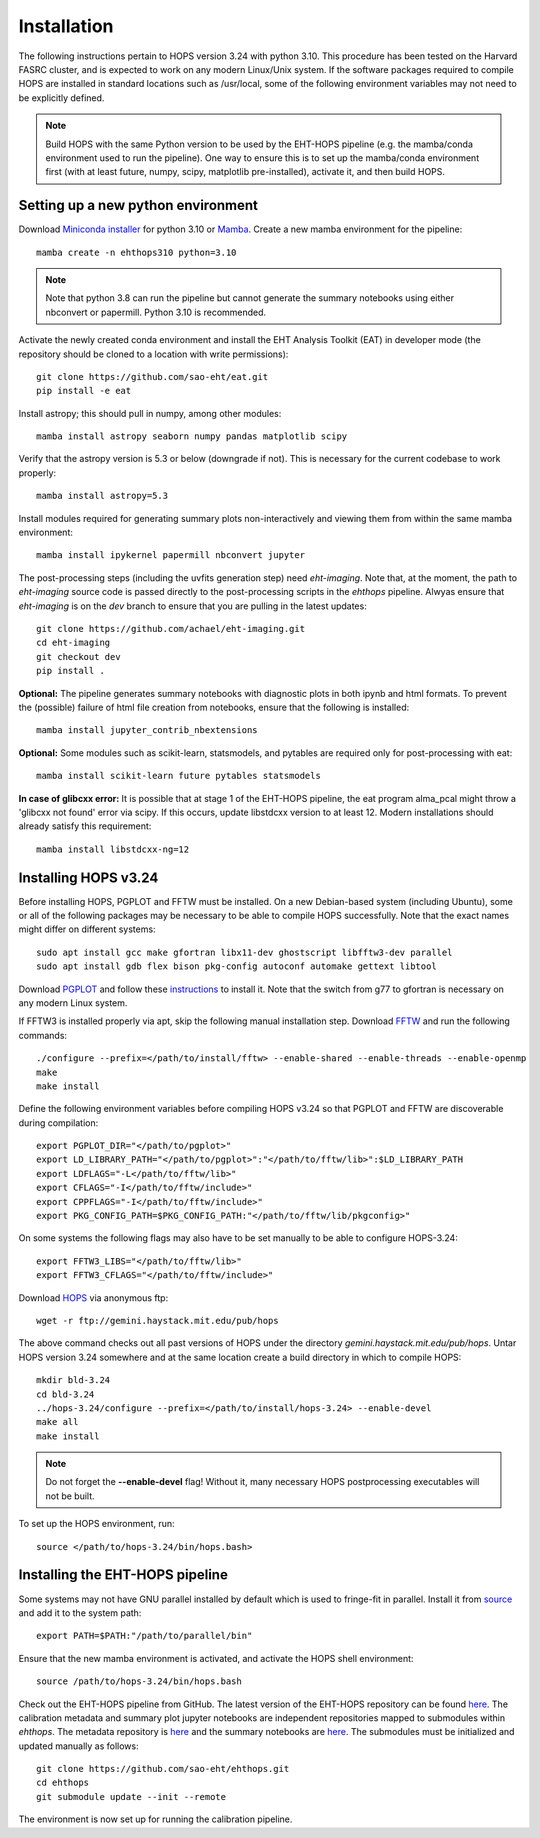 ============
Installation
============

The following instructions pertain to HOPS version 3.24 with python 3.10. This procedure has been tested on the Harvard FASRC cluster, and is expected to work on any modern Linux/Unix system. If the software packages required to compile HOPS are installed in standard locations such as /usr/local, some of the following environment variables may not need to be explicitly defined.

.. note::
   Build HOPS with the same Python version to be used by the EHT-HOPS pipeline (e.g. the mamba/conda environment used to run the pipeline).
   One way to ensure this is to set up the mamba/conda environment first (with at least future, numpy, scipy, matplotlib pre-installed), activate it, and then build HOPS.

Setting up a new python environment
-----------------------------------

Download `Miniconda installer <https://docs.conda.io/en/latest/miniconda.html>`_ for python 3.10 or `Mamba <https://mamba.readthedocs.io/en/latest/index.html>`_. Create a new mamba environment for the pipeline::

   mamba create -n ehthops310 python=3.10

.. note::
   Note that python 3.8 can run the pipeline but cannot generate the summary notebooks using either nbconvert or papermill. Python 3.10 is recommended.

Activate the newly created conda environment and install the EHT Analysis Toolkit (EAT) in developer mode (the repository should be cloned to a location with write permissions)::

   git clone https://github.com/sao-eht/eat.git
   pip install -e eat

Install astropy; this should pull in numpy, among other modules::

   mamba install astropy seaborn numpy pandas matplotlib scipy

Verify that the astropy version is 5.3 or below (downgrade if not). This is necessary for the current codebase to work properly::

   mamba install astropy=5.3

Install modules required for generating summary plots non-interactively and viewing them from within the same mamba environment::

   mamba install ipykernel papermill nbconvert jupyter

The post-processing steps (including the uvfits generation step) need *eht-imaging*. Note that, at the moment, the path to *eht-imaging* source code is passed directly to the post-processing scripts in the *ehthops* pipeline. Alwyas ensure that *eht-imaging* is on the *dev* branch to ensure that you are pulling in the latest updates::

   git clone https://github.com/achael/eht-imaging.git
   cd eht-imaging
   git checkout dev
   pip install .

**Optional:** The pipeline generates summary notebooks with diagnostic plots in both ipynb and html formats. To prevent the (possible) failure of html file creation from notebooks, ensure that the following is installed::

   mamba install jupyter_contrib_nbextensions

**Optional:** Some modules such as scikit-learn, statsmodels, and pytables are required only for post-processing with eat::

   mamba install scikit-learn future pytables statsmodels

**In case of glibcxx error:** It is possible that at stage 1 of the EHT-HOPS pipeline, the eat program alma_pcal might throw a 'glibcxx not found' error via scipy. If this occurs, update libstdcxx version to at least 12. Modern installations should already satisfy this requirement::

   mamba install libstdcxx-ng=12

Installing HOPS v3.24
---------------------

Before installing HOPS, PGPLOT and FFTW must be installed. On a new Debian-based system (including Ubuntu), some or all of the following packages may be 
necessary to be able to compile HOPS successfully. Note that the exact names might differ on different systems::

   sudo apt install gcc make gfortran libx11-dev ghostscript libfftw3-dev parallel
   sudo apt install gdb flex bison pkg-config autoconf automake gettext libtool

Download `PGPLOT <https://sites.astro.caltech.edu/~tjp/pgplot/>`_ and follow these `instructions <https://www.gnu.org/software/gnuastro/manual/html_node/PGPLOT.html>`_ to install it. Note that the switch from g77 to gfortran is necessary on any modern Linux system.

If FFTW3 is installed properly via apt, skip the following manual installation step. Download `FFTW <https://fftw.org/>`_ and run the following commands::

   ./configure --prefix=</path/to/install/fftw> --enable-shared --enable-threads --enable-openmp
   make
   make install

Define the following environment variables before compiling HOPS v3.24 so that PGPLOT and FFTW are discoverable during compilation::

   export PGPLOT_DIR="</path/to/pgplot>"
   export LD_LIBRARY_PATH="</path/to/pgplot>":"</path/to/fftw/lib>":$LD_LIBRARY_PATH
   export LDFLAGS="-L</path/to/fftw/lib>"
   export CFLAGS="-I</path/to/fftw/include>"
   export CPPFLAGS="-I</path/to/fftw/include>"
   export PKG_CONFIG_PATH=$PKG_CONFIG_PATH:"</path/to/fftw/lib/pkgconfig>"
  
On some systems the following flags may also have to be set manually to be able to configure HOPS-3.24::

   export FFTW3_LIBS="</path/to/fftw/lib>"
   export FFTW3_CFLAGS="</path/to/fftw/include>"

Download `HOPS <https://www.haystack.mit.edu/haystack-observatory-postprocessing-system-hops/>`_ via anonymous ftp::

   wget -r ftp://gemini.haystack.mit.edu/pub/hops

The above command checks out all past versions of HOPS under the directory *gemini.haystack.mit.edu/pub/hops*. Untar HOPS version 3.24 somewhere and at the same location create a build directory in which to compile HOPS::

   mkdir bld-3.24
   cd bld-3.24
   ../hops-3.24/configure --prefix=</path/to/install/hops-3.24> --enable-devel
   make all
   make install

.. note::
   Do not forget the **\-\-enable-devel** flag! Without it, many necessary HOPS postprocessing executables will not be built.

To set up the HOPS environment, run::

   source </path/to/hops-3.24/bin/hops.bash>

Installing the EHT-HOPS pipeline
--------------------------------

Some systems may not have GNU parallel installed by default which is used to fringe-fit in parallel. Install it from `source <https://www.gnu.org/software/parallel>`_ and add it to the system path::

   export PATH=$PATH:"/path/to/parallel/bin"

Ensure that the new mamba environment is activated, and activate the HOPS shell environment::

   source /path/to/hops-3.24/bin/hops.bash


Check out the EHT-HOPS pipeline from GitHub. The latest version of the EHT-HOPS repository can be found `here <https://github.com/sao-eht/ehthops>`_.
The calibration metadata and summary plot jupyter notebooks are independent repositories mapped to submodules within *ehthops*. The metadata repository is `here <https://github.com/sao-eht/ehthops-meta>`_ and the summary notebooks are `here <https://github.com/sao-eht/ehthops-plots>`_. The submodules must be initialized and updated manually as follows::
   
   git clone https://github.com/sao-eht/ehthops.git
   cd ehthops
   git submodule update --init --remote

The environment is now set up for running the calibration pipeline.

• • • • • • •

WORK TO COMPLETE:
If a picture appears among the records, leave it out, and otherwise reproduce exactly every line from the first line through the one with "Note that python", both included.

RESPONSE:
 ============
Installation
============

The following instructions pertain to HOPS version 3.24 with python 3.10. This procedure has been tested on the Harvard FASRC cluster, and is expected to work on any modern Linux/Unix system. If the software packages required to compile HOPS are installed in standard locations such as /usr/local, some of the following environment variables may not need to be explicitly defined.

.. note::
   Build HOPS with the same Python version to be used by the EHT-HOPS pipeline (e.g. the mamba/conda environment used to run the pipeline).
   One way to ensure this is to set up the mamba/conda environment first (with at least future, numpy, scipy, matplotlib pre-installed), activate it, and then build HOPS.

Setting up a new python environment
-----------------------------------

Download `Miniconda installer <https://docs.conda.io/en/latest/miniconda.html>`_ for python 3.10 or `Mamba <https://mamba.readthedocs.io/en/latest/index.html>`_. Create a new mamba environment for the pipeline::

   mamba create -n ehthops310 python=3.10

.. note::
   Note that python 3.8 can run the pipeline but cannot generate the summary notebooks using either nbconvert or papermill. Python 3.10 is recommended.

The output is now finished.